Can you copy out the material word for word, from its very first line through the line containing "16. 1., 13.", with that line included and nothing after it?

(Beginning of RECORDS TO USE)

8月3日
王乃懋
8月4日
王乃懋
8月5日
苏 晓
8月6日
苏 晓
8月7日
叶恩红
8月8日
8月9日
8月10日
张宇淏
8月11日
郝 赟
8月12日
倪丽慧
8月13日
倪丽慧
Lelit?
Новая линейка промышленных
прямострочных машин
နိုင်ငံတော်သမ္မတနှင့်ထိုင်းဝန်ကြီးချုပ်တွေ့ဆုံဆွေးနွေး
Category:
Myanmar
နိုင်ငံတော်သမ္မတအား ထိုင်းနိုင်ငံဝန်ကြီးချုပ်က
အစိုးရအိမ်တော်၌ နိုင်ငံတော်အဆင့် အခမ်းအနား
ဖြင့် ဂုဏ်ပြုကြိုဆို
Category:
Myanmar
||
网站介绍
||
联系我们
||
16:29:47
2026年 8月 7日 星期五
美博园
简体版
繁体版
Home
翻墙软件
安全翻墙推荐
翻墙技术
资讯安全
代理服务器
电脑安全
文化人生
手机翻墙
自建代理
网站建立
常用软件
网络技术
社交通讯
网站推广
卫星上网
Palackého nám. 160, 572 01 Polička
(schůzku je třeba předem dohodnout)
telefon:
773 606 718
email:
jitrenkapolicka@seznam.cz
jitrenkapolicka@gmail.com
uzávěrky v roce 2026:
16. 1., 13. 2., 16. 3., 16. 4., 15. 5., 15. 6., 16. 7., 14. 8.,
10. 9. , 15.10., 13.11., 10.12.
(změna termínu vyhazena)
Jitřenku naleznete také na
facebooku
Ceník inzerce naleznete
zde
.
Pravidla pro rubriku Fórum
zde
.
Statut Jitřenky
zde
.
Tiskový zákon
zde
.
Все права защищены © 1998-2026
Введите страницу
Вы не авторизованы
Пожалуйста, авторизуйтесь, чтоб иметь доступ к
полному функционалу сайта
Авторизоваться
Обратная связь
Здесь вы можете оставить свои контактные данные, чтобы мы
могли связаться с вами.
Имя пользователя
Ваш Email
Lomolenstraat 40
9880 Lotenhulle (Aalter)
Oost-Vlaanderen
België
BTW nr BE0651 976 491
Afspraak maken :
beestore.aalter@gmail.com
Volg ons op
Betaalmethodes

(End of RECORDS TO USE)

SOLUTION BELOW:
8月3日
王乃懋
8月4日
王乃懋
8月5日
苏 晓
8月6日
苏 晓
8月7日
叶恩红
8月8日
8月9日
8月10日
张宇淏
8月11日
郝 赟
8月12日
倪丽慧
8月13日
倪丽慧
Lelit?
Новая линейка промышленных
прямострочных машин
နိုင်ငံတော်သမ္မတနှင့်ထိုင်းဝန်ကြီးချုပ်တွေ့ဆုံဆွေးနွေး
Category:
Myanmar
နိုင်ငံတော်သမ္မတအား ထိုင်းနိုင်ငံဝန်ကြီးချုပ်က
အစိုးရအိမ်တော်၌ နိုင်ငံတော်အဆင့် အခမ်းအနား
ဖြင့် ဂုဏ်ပြုကြိုဆို
Category:
Myanmar
||
网站介绍
||
联系我们
||
16:29:47
2026年 8月 7日 星期五
美博园
简体版
繁体版
Home
翻墙软件
安全翻墙推荐
翻墙技术
资讯安全
代理服务器
电脑安全
文化人生
手机翻墙
自建代理
网站建立
常用软件
网络技术
社交通讯
网站推广
卫星上网
Palackého nám. 160, 572 01 Polička
(schůzku je třeba předem dohodnout)
telefon:
773 606 718
email:
jitrenkapolicka@seznam.cz
jitrenkapolicka@gmail.com
uzávěrky v roce 2026:
16. 1., 13. 2., 16. 3., 16. 4., 15. 5., 15. 6., 16. 7., 14. 8.,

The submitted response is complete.